La faune est d'une richesse importante avec la présence de diverses espèces rares à écologie spécialisée.
L'isolement et la tranquillité du site et son environnement forestier attirent une avifaune diversifiée comprenant un mélange d'espèces typiques de milieux semi-ouverts et boisés comme le pipit des arbres (Anthus trivialis), le pouillot fitis (Phylloscopus trochilus), la fauvette babillarde (Sylvia curruca), le tarier pâtre (Saxicola torquatus), le bruant jaune (Emberiza citrinella), la locustelle tachetée (Locustella naevia), la pie-grièche écorcheur (Lanius collurio), ... La pie-grièche grise (Lanius excubitor), de plus en plus rare en Région wallonne, a été signalée à plusieurs reprises comme nicheuse probable sur le site. La cigogne noire (Ciconia nigra) est aussi cantonnée dans le secteur et fréquente les abords des ruisseaux en quête de nourriture. Un hôte de marque, la nyctale de Tengmalm (Aegolius funereus), a été noté en 2012 dans une vieille pessière en périphérie de la zone tourbeuse.
L'herpétofaune comporte au moins le lézard vivipare (Zootoca vivipara), omniprésent sur les fagnes de la région, ainsi que 5 espèces d'amphibiens dont la petite grenouille verte (Pelophylax lessonae).
Les papillons diurnes regroupent 30 espèces dont le nacré de la canneberge (Boloria aquilonaris) en représente certainement le fleuron; il faut aussi mentionner le cuivré écarlate (Lycaena hippothoe), lycénidé typiquement ardennais mais en voie de raréfaction généralisée, le petit collier argenté (Boloria selene), encore assez répandu et lié surtout à la violette des marais, le nacré de la bistorte (Boloria eunomia), localisé aux prairies humides à bistorte, l'échiquier (Carterocephalus palaemon), à chenille se développant entre autre sur la molinie, ou encore le grand nacré (Argynnis aglaja).
Durant les années 1990-2000, 13 espèces d'odonates étaient recensées sur le site, en particulier l'orthétrum bleuissant (Orthetrum coerulescens), espèce pionnière des suintements acides, et surtout de la cordulie arctique (Somatochlora arctica), libellule très rare et lié aux zones tourbeuses.
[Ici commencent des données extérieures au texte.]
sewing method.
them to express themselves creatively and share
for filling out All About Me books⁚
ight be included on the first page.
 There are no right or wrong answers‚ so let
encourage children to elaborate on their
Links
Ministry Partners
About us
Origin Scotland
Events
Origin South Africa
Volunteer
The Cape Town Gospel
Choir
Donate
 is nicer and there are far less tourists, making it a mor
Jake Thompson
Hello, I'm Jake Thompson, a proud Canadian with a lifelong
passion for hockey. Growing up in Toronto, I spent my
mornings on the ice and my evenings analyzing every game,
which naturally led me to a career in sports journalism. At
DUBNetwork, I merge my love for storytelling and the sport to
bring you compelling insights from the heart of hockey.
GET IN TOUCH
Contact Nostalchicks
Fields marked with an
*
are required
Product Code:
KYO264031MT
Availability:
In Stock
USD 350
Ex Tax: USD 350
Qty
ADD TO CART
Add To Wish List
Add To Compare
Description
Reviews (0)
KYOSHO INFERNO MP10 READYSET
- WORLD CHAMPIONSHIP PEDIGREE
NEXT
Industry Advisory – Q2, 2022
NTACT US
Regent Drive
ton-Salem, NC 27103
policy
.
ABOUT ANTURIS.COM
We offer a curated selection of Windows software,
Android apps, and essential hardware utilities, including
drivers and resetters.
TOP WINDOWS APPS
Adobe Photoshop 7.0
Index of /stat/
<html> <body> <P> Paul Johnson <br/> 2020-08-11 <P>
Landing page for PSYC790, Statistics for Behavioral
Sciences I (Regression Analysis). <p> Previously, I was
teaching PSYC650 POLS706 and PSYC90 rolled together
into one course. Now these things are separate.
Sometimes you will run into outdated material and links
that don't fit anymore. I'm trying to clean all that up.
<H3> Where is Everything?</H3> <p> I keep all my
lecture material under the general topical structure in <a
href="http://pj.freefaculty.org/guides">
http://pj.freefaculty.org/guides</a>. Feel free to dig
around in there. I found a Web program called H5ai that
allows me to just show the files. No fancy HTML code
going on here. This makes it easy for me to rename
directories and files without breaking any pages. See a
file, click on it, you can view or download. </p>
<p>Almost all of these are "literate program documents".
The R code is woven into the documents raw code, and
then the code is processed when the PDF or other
Une troisième espèce intéressante, Aeshna juncea, fut signalée en 1990 mais non revue depuis lors (elle a été retrouvée en 2017 aux Troufferies, après 17 ans sans observations - G. Motte, in litt.).
Depuis l'intervention du LIFE Lomme (voir BALTUS, 2015), le nombre de libellule a nettement augmenté (20 spp.) suite à la création de petits plans d'eau, notamment par colmatage de drains. Le sympétrum noir (Sympetrum danae) a particulièrement bien réagi à ces travaux, et une autre espèce particulièrement intéressante, la leucorrhine douteuse (Leucorrhinia dubia), semble être (ré)apparue récemment (une observation en 2015).
Parmi les orthoptères, il faut souligner plus particulièrement la decticelle des bruyères (Metrioptera brachyptera), sauterelle à distribution très localisée et typique des landes, le criquet ensanglanté (Stethophyma grossum), en expansion et spécifique aux prairies marécageuses, et la sauterelle cymbalière (Tettigonia cantans), espèce proche de la grande sauterelle verte mais beaucoup plus localisée en Région wallonne (vallées de la Semois et de la Haute Lesse, essentiellement).